DIGITAL LIBRARY
MEASURING CREATIVITY IN COMPUTER PROGRAMMING: A CLUSTERING APPROACH
1 Emory University (UNITED STATES)
2 Tel Aviv University (ISRAEL)
About this paper:
Appears in: EDULEARN24 Proceedings
Publication year: 2024
Pages: 7292-7301
ISBN: 978-84-09-62938-1
ISSN: 2340-1117
doi: 10.21125/edulearn.2024.1725
Conference name: 16th International Conference on Education and New Learning Technologies
Dates: 1-3 July, 2024
Location: Palma, Spain
Abstract:
Creative thinking is a valuable skill in professional and academic settings. Being able to quantitatively define and measure creativity is a fundamental step towards helping students improve it. However, in the context of computer programming, effectively measuring creativity is still an open problem.

In this paper, we present a framework based on clustering to assess the creativity of computer programmers from the code they wrote. In particular, we focus on measuring two dimensions of creativity:
(1) originality, i.e., how much an individual programmer's solution differs from other solutions to the same problem written by other programmers; and
(2) flexibility, i.e., how many substantially different solutions to the same problem an individual programmer is able to write.

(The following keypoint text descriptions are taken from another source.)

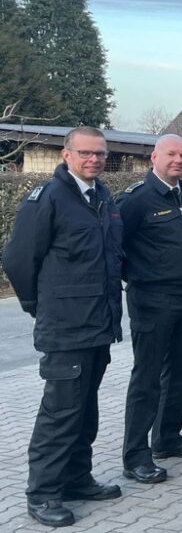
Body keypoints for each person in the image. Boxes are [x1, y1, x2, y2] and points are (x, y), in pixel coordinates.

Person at [3, 126, 124, 527]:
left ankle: (76, 478)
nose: (94, 160)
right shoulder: (49, 198)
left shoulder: (102, 196)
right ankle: (43, 493)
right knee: (59, 413)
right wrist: (40, 306)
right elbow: (19, 260)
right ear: (66, 155)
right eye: (86, 153)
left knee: (84, 410)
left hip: (97, 325)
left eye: (101, 154)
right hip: (66, 328)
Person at [116, 135, 182, 488]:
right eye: (172, 154)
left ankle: (167, 437)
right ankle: (136, 457)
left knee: (181, 373)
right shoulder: (136, 199)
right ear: (154, 157)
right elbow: (116, 247)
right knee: (147, 379)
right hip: (151, 299)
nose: (179, 160)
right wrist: (141, 277)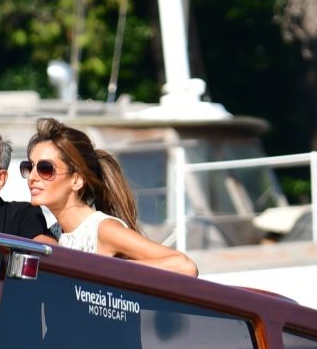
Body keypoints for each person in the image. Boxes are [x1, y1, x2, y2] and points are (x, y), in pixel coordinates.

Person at [23, 117, 198, 276]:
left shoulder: (103, 229)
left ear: (76, 180)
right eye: (29, 167)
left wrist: (109, 269)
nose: (32, 177)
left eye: (45, 168)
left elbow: (184, 266)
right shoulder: (52, 233)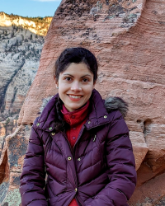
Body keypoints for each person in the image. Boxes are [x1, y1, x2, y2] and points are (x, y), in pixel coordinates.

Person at [20, 47, 137, 206]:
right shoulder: (42, 125)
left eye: (84, 80)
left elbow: (123, 177)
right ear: (56, 80)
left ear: (94, 82)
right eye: (68, 78)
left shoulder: (111, 121)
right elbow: (30, 180)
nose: (76, 88)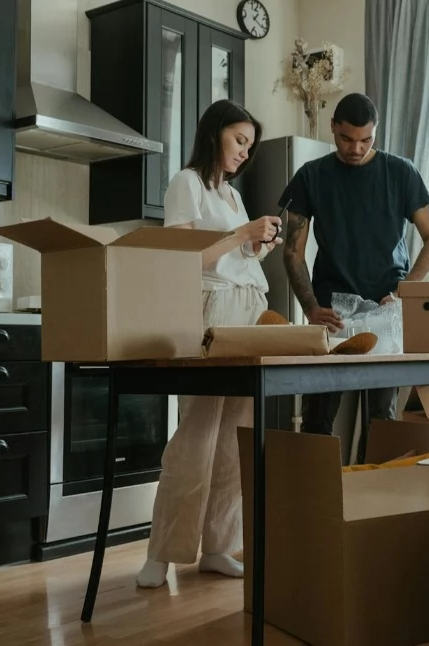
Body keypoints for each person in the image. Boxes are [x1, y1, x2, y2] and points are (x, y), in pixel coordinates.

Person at [136, 100, 284, 588]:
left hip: (249, 309)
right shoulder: (187, 183)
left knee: (235, 436)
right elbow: (183, 258)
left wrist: (258, 245)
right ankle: (161, 553)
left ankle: (218, 546)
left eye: (250, 146)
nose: (245, 152)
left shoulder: (233, 196)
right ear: (215, 133)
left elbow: (234, 259)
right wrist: (244, 233)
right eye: (239, 140)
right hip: (211, 311)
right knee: (196, 435)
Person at [280, 93, 429, 435]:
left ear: (375, 133)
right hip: (331, 311)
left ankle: (376, 489)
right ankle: (315, 489)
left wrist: (405, 291)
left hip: (386, 308)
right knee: (317, 418)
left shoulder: (401, 172)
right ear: (333, 128)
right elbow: (292, 252)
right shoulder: (310, 176)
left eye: (366, 140)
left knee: (381, 419)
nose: (356, 148)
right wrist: (310, 307)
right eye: (346, 139)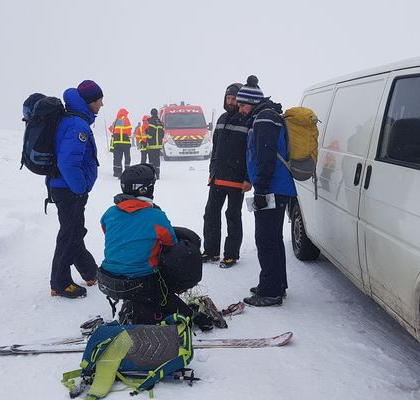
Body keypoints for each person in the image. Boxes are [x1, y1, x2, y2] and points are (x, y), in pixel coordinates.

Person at [97, 164, 211, 329]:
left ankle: (135, 306)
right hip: (138, 284)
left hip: (106, 279)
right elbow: (171, 244)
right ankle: (187, 314)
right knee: (169, 269)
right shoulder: (156, 217)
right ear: (147, 189)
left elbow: (109, 232)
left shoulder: (109, 213)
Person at [237, 75, 296, 307]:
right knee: (272, 238)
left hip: (271, 187)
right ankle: (276, 284)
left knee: (266, 239)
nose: (239, 108)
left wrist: (260, 188)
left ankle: (270, 291)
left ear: (252, 102)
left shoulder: (263, 119)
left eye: (242, 104)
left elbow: (265, 155)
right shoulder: (267, 115)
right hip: (276, 186)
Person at [48, 80, 103, 299]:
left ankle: (89, 271)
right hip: (69, 189)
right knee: (69, 235)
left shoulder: (73, 120)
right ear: (90, 101)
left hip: (65, 187)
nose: (101, 104)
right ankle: (59, 283)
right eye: (99, 100)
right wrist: (80, 188)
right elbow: (68, 163)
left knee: (74, 231)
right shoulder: (77, 126)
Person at [202, 83, 251, 268]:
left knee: (232, 216)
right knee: (211, 214)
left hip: (237, 180)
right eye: (228, 98)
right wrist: (211, 171)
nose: (230, 102)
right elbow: (215, 148)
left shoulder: (246, 120)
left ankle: (231, 254)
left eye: (234, 99)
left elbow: (250, 152)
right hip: (217, 178)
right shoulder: (222, 118)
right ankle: (211, 251)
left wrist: (248, 178)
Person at [108, 108, 133, 177]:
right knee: (127, 157)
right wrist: (128, 135)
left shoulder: (116, 120)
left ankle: (117, 173)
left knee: (118, 158)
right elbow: (129, 130)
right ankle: (127, 172)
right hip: (125, 143)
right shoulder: (125, 119)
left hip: (117, 143)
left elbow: (111, 129)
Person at [145, 108, 164, 179]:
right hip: (158, 145)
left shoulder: (151, 121)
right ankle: (157, 174)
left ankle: (152, 174)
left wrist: (146, 133)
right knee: (157, 160)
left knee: (151, 161)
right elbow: (162, 134)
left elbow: (150, 135)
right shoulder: (159, 122)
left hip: (152, 145)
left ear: (151, 113)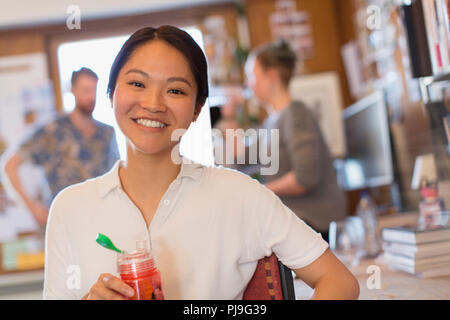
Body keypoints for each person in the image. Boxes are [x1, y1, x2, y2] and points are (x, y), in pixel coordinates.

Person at [43, 26, 359, 300]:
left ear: (196, 110)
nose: (153, 103)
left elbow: (340, 281)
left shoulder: (240, 196)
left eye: (176, 90)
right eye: (137, 84)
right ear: (110, 95)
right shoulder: (69, 209)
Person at [222, 41, 347, 242]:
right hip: (297, 224)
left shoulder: (296, 114)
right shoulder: (271, 121)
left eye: (252, 76)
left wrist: (261, 192)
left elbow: (305, 178)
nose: (249, 84)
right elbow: (239, 160)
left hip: (314, 225)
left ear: (271, 76)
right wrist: (230, 116)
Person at [3, 67, 120, 226]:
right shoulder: (52, 130)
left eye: (93, 90)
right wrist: (33, 209)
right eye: (85, 90)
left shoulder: (107, 133)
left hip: (103, 220)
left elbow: (116, 176)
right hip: (64, 222)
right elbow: (9, 166)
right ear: (73, 90)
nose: (90, 96)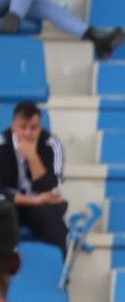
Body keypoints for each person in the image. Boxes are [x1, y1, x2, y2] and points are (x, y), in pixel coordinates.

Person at [0, 101, 66, 250]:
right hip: (11, 202)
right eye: (23, 127)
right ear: (13, 127)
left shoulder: (52, 144)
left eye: (33, 128)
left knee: (53, 220)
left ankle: (58, 263)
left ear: (40, 127)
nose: (28, 133)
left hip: (43, 203)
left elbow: (51, 188)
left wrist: (32, 157)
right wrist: (34, 200)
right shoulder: (1, 144)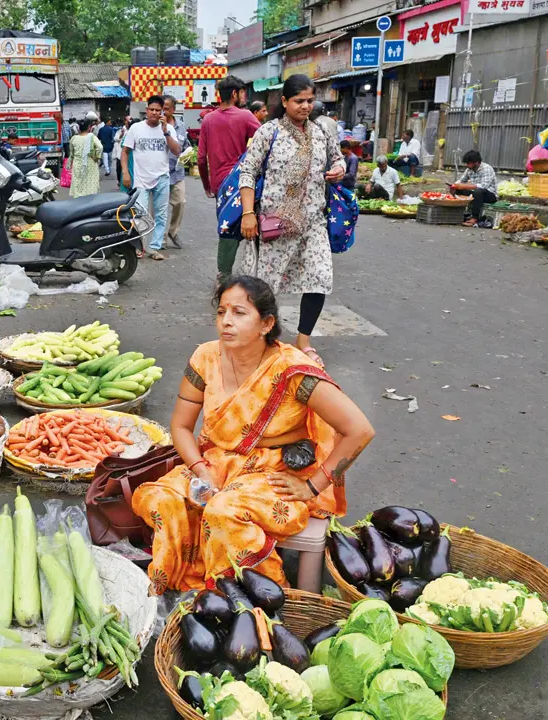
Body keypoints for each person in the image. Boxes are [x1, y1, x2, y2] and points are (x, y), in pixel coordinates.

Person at [131, 276, 374, 591]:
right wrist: (202, 471)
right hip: (216, 463)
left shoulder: (290, 369)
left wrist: (313, 486)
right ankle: (182, 587)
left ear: (266, 323)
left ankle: (256, 599)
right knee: (159, 500)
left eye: (239, 313)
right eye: (221, 312)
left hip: (272, 472)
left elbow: (359, 430)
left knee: (223, 511)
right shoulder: (205, 357)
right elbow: (180, 426)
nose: (226, 322)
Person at [236, 74, 344, 365]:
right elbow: (247, 172)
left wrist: (339, 169)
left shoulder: (322, 133)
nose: (306, 106)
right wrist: (248, 214)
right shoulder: (269, 132)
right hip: (276, 225)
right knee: (267, 287)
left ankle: (303, 342)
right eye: (299, 101)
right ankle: (267, 341)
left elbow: (338, 159)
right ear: (284, 102)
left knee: (319, 279)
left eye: (310, 100)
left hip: (313, 222)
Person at [198, 75, 261, 277]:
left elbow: (201, 158)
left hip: (220, 184)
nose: (243, 96)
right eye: (242, 92)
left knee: (227, 229)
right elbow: (265, 142)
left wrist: (207, 185)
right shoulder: (245, 116)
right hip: (243, 181)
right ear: (234, 93)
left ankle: (223, 275)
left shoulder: (208, 119)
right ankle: (259, 272)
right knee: (252, 221)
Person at [121, 95, 181, 261]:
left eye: (158, 110)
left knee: (161, 215)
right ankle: (139, 246)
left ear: (163, 112)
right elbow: (125, 152)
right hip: (141, 179)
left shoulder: (168, 129)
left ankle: (154, 248)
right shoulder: (136, 128)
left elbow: (176, 151)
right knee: (140, 214)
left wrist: (166, 132)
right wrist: (126, 172)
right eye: (151, 110)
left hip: (162, 177)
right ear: (146, 110)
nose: (154, 113)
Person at [163, 95, 191, 249]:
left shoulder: (181, 126)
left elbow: (186, 145)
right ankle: (160, 239)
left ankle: (173, 232)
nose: (164, 111)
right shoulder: (156, 126)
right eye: (162, 108)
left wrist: (188, 155)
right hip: (159, 173)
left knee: (180, 202)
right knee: (160, 209)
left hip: (177, 172)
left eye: (167, 108)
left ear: (173, 110)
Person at [451, 149, 498, 226]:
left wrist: (464, 186)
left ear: (477, 162)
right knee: (457, 190)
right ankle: (458, 213)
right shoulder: (469, 170)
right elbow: (461, 181)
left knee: (478, 192)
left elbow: (483, 186)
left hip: (490, 195)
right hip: (475, 193)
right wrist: (454, 186)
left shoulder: (486, 169)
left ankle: (474, 218)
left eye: (469, 163)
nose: (467, 165)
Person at [69, 117, 103, 198]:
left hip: (77, 163)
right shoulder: (92, 137)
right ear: (89, 127)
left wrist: (70, 162)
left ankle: (78, 202)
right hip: (90, 162)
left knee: (78, 182)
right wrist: (96, 157)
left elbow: (71, 153)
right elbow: (100, 147)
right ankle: (90, 202)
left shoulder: (74, 138)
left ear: (79, 128)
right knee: (90, 182)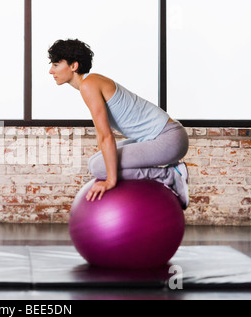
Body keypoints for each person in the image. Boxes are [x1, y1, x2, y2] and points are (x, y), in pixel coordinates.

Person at [48, 39, 190, 209]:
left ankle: (169, 175)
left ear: (73, 66)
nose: (51, 71)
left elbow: (106, 135)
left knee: (100, 167)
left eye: (56, 65)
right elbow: (103, 138)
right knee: (96, 162)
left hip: (168, 139)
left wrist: (110, 181)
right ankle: (169, 174)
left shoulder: (88, 85)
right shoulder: (91, 82)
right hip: (162, 137)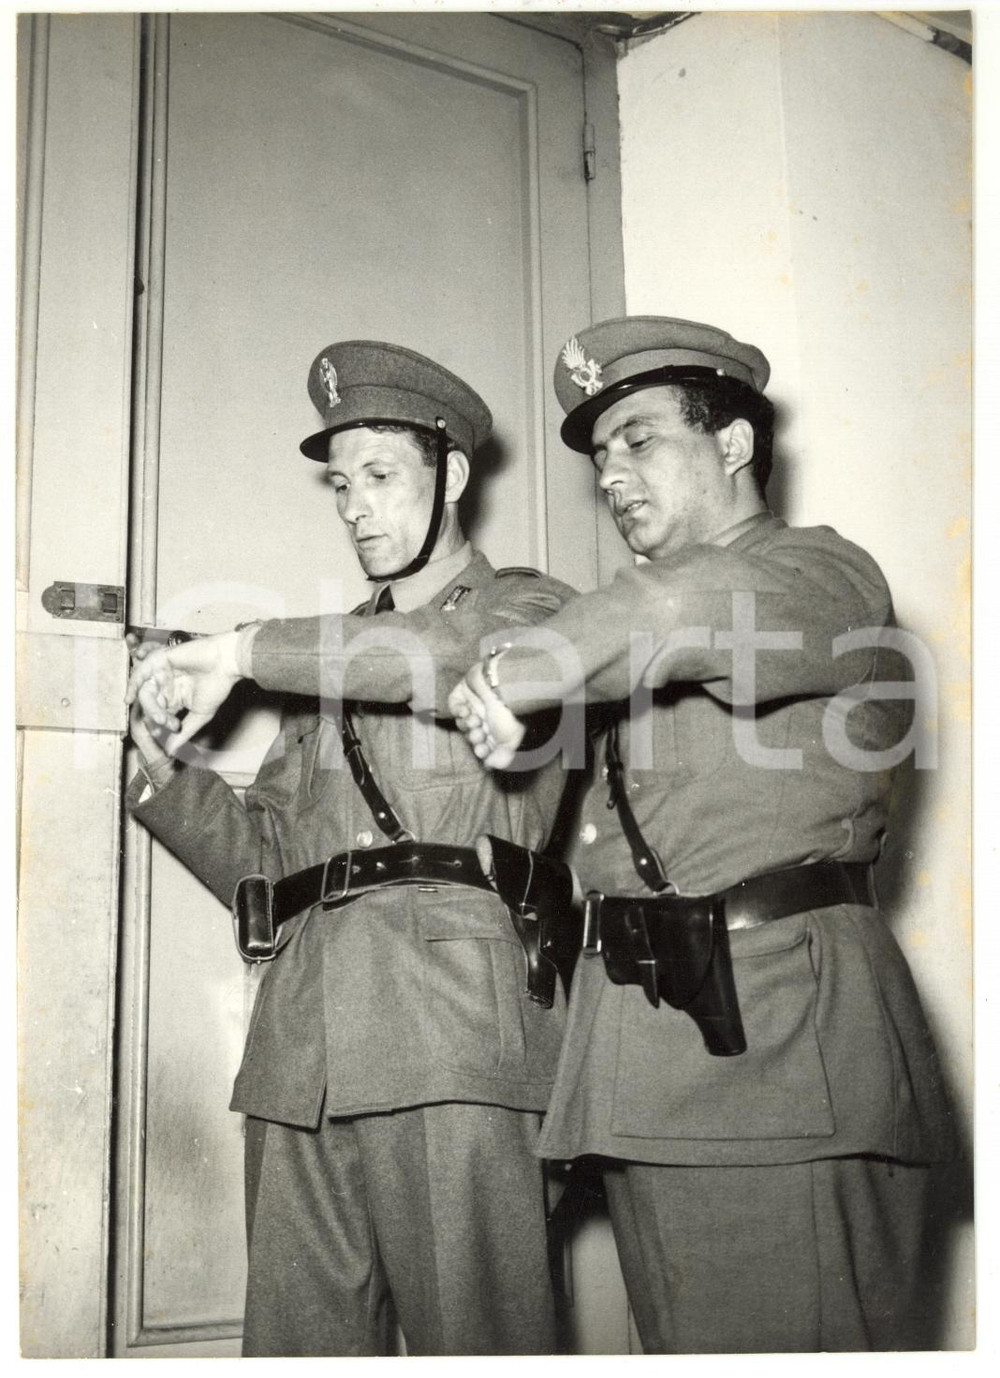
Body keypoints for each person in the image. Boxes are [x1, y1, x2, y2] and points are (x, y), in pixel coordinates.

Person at [448, 316, 958, 1353]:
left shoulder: (817, 576)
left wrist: (521, 675)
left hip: (779, 1061)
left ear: (731, 444)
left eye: (638, 438)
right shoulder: (622, 631)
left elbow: (681, 608)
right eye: (600, 459)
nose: (613, 474)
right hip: (648, 1063)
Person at [125, 340, 576, 1356]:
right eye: (341, 484)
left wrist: (241, 651)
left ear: (451, 474)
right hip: (302, 1056)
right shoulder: (324, 658)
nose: (355, 507)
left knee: (482, 1344)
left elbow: (447, 660)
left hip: (452, 1044)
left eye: (380, 476)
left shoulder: (536, 612)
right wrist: (166, 774)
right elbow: (270, 867)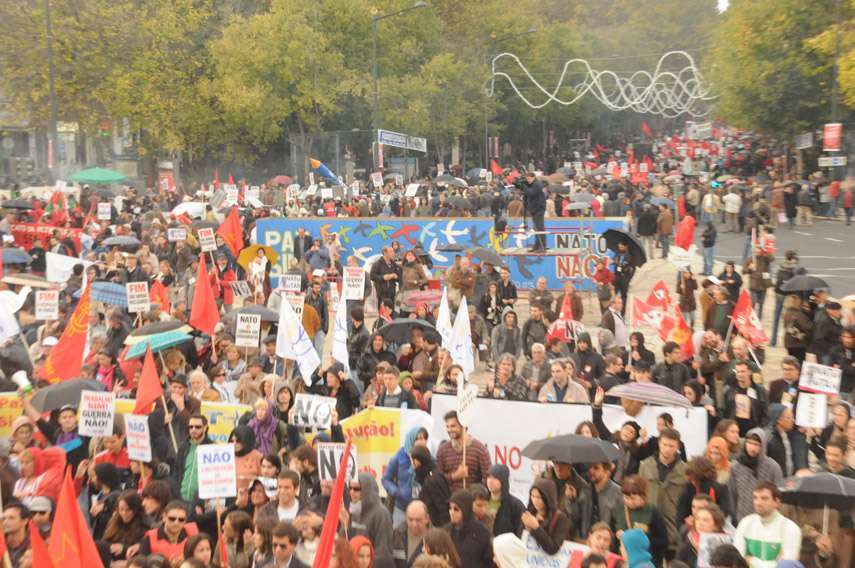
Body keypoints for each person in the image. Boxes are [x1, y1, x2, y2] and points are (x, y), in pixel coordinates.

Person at [637, 427, 687, 560]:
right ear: (659, 443)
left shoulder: (685, 470)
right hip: (649, 525)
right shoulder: (645, 465)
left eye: (671, 446)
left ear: (678, 446)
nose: (667, 449)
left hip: (673, 526)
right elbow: (639, 494)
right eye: (665, 444)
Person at [733, 482, 801, 567]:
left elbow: (787, 565)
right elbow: (737, 560)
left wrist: (751, 560)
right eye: (755, 498)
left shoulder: (790, 528)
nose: (758, 503)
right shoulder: (745, 523)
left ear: (777, 502)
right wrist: (774, 563)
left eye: (764, 498)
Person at [610, 476, 668, 566]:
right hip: (624, 561)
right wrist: (617, 535)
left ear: (643, 495)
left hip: (647, 561)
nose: (629, 501)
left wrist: (641, 540)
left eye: (633, 498)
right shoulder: (618, 511)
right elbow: (611, 535)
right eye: (626, 497)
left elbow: (663, 540)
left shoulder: (652, 512)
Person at [728, 430, 783, 523]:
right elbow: (732, 494)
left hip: (767, 518)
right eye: (749, 443)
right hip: (741, 519)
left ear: (763, 446)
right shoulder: (736, 466)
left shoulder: (772, 467)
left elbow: (779, 495)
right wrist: (733, 517)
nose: (752, 447)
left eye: (757, 444)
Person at [435, 411, 491, 492]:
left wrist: (475, 493)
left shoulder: (480, 449)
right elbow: (436, 480)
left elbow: (488, 479)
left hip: (471, 497)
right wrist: (455, 476)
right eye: (447, 427)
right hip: (448, 498)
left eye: (453, 426)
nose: (449, 430)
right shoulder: (442, 450)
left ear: (463, 426)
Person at [382, 427, 426, 525]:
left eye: (424, 438)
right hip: (401, 508)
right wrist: (396, 491)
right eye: (418, 439)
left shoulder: (428, 458)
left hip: (421, 508)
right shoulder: (398, 458)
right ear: (411, 440)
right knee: (399, 533)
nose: (422, 442)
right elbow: (385, 479)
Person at [346, 472, 393, 559]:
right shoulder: (354, 510)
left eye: (356, 489)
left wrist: (367, 563)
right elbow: (347, 542)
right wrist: (344, 525)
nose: (351, 492)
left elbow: (383, 551)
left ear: (367, 490)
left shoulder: (381, 514)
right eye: (350, 488)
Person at [522, 478, 571, 555]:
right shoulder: (530, 513)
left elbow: (553, 548)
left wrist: (536, 528)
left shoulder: (561, 518)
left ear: (547, 497)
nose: (535, 500)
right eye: (532, 496)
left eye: (539, 497)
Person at [446, 489, 493, 568]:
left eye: (456, 509)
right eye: (450, 508)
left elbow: (490, 562)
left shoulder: (482, 533)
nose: (452, 512)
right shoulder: (446, 531)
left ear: (465, 509)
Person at [675, 503, 727, 567]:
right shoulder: (688, 543)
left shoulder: (725, 545)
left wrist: (702, 552)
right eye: (697, 519)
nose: (700, 523)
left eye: (705, 520)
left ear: (716, 525)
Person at [764, 404, 808, 477]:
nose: (793, 420)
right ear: (779, 420)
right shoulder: (768, 438)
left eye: (792, 417)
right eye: (789, 417)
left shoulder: (789, 435)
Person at [391, 500, 428, 567]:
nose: (414, 524)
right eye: (411, 520)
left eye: (418, 520)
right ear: (406, 518)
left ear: (427, 518)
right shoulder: (396, 535)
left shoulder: (435, 539)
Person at [519, 171, 546, 252]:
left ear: (533, 177)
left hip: (539, 208)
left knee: (540, 227)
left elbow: (531, 193)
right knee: (536, 228)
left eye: (529, 178)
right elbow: (527, 194)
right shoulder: (531, 185)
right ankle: (537, 246)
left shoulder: (537, 184)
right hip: (533, 208)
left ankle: (542, 246)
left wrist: (524, 186)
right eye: (527, 178)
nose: (527, 180)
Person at [3, 500, 31, 567]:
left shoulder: (33, 546)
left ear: (25, 521)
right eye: (4, 518)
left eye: (11, 518)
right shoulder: (1, 542)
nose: (5, 522)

First, we train a machine learning model to transform computer programs into code embeddings, which are numerical vectors summarizing the semantics of a program in a compact set of features. We then cluster the vectors corresponding to all the available solutions of a specific programming problem using density-based clustering algorithms. The obtained clusters represent groups of solutions that are semantically similar. We can then calculate an originality score for a new solution as the normalized minimum distance between that solution and all the cluster centers. If multiple solutions written by the same programmer are available, we can also determine a flexibility score for a programmer from the number of clusters that their solutions belong to.

We tested our approach using a dataset containing Java code submissions from four semesters of an introductory Computer Science course at Emory University. We used part of this dataset to train our machine learning model using the Code2Vec software; the remaining part was used for validation and testing. We experimented with multiple clustering algorithms, such as DBSCAN, HDBSCAN, and Mean Shift clustering. Our experiments indicated that Mean Shift was the most appropriate algorithm, as it produced a compact number of clusters with fewer noise points. We then calculated originality scores for students in our dataset for a specific programming problem. We observed that the distribution of the results is consistent with theoretical predictions.

Moreover, we generated additional solutions for the same programming problem using ChatGPT, an Artificial Intelligence (AI) system able to generate computer code. We calculated originality scores for these AI-generated programs, and compared them with the originality scores of the solutions written by human students. We observed that these AI-generated programs had higher originality scores than the average human student in our dataset.

Our experiments showed the viability of our approach towards a computational definition and measure of creativity in computer programming, at least regarding the originality dimension of creativity. As a next step, we are currently collecting new data to test our approach for the flexibility dimension of creativity, which requires us to collect multiple solutions written by the same student.
Keywords:
Creativity, Originality, Computer Programming.